*** Dataset records ***

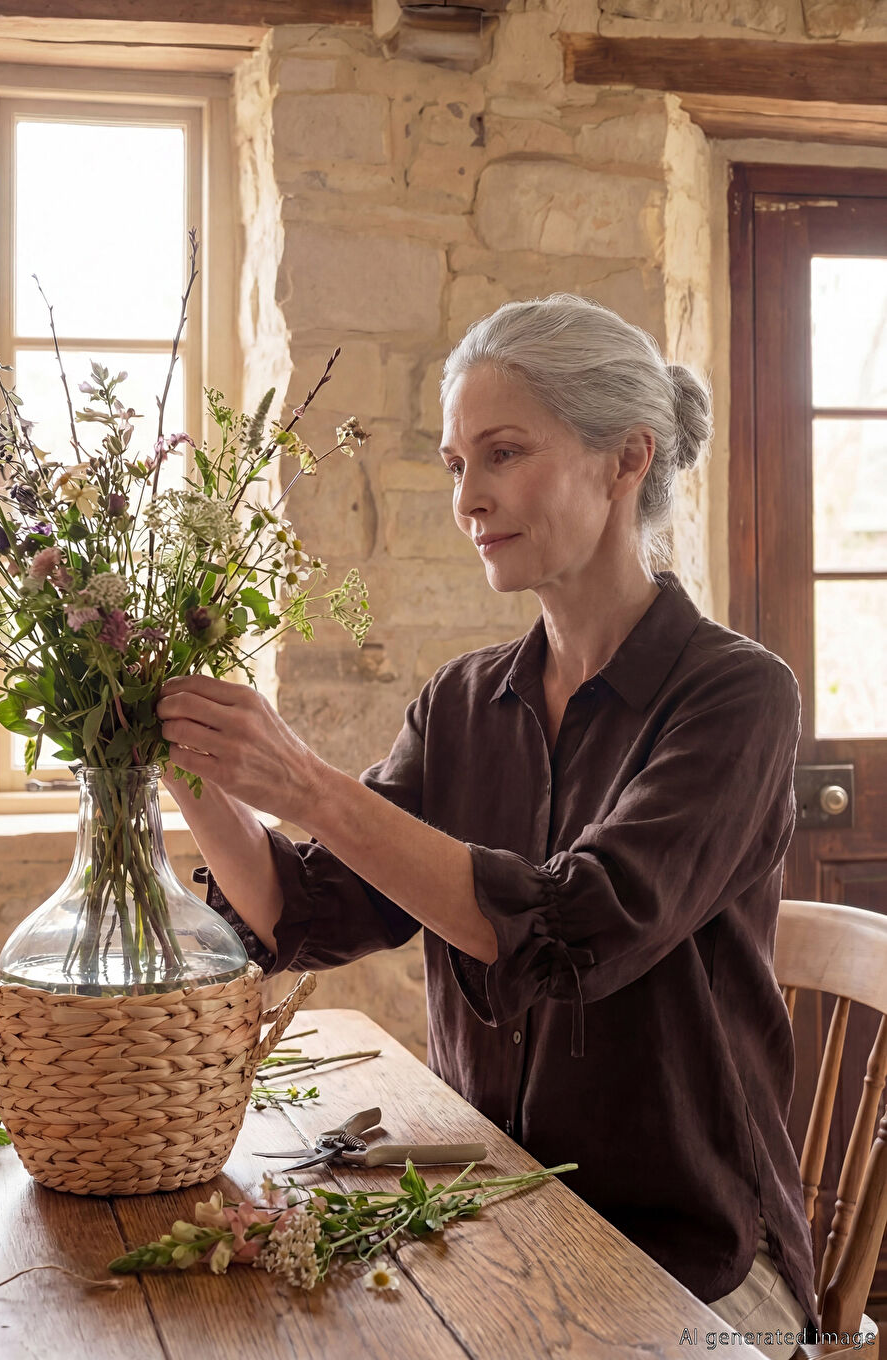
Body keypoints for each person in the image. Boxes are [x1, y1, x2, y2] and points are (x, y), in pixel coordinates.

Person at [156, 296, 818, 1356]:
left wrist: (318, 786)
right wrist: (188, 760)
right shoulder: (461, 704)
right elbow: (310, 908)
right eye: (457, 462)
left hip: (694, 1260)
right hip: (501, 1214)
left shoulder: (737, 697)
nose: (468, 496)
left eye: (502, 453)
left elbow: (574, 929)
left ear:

*** End of Dataset records ***

Exercise description
In your reply, every line of the material should appear exactly as written, and no picture should.

Task output
Body keypoints for each person in the image. Boxes are [x1, y1, x2, y2] and points are (x, y), in pixel coordinates.

Person at [156, 296, 818, 1356]:
left wrist: (318, 786)
right wrist: (188, 760)
right shoulder: (461, 704)
right elbow: (310, 908)
right eye: (457, 462)
left hip: (694, 1260)
right hip: (501, 1214)
left shoulder: (737, 697)
nose: (468, 496)
left eye: (502, 453)
left elbow: (574, 929)
left ear:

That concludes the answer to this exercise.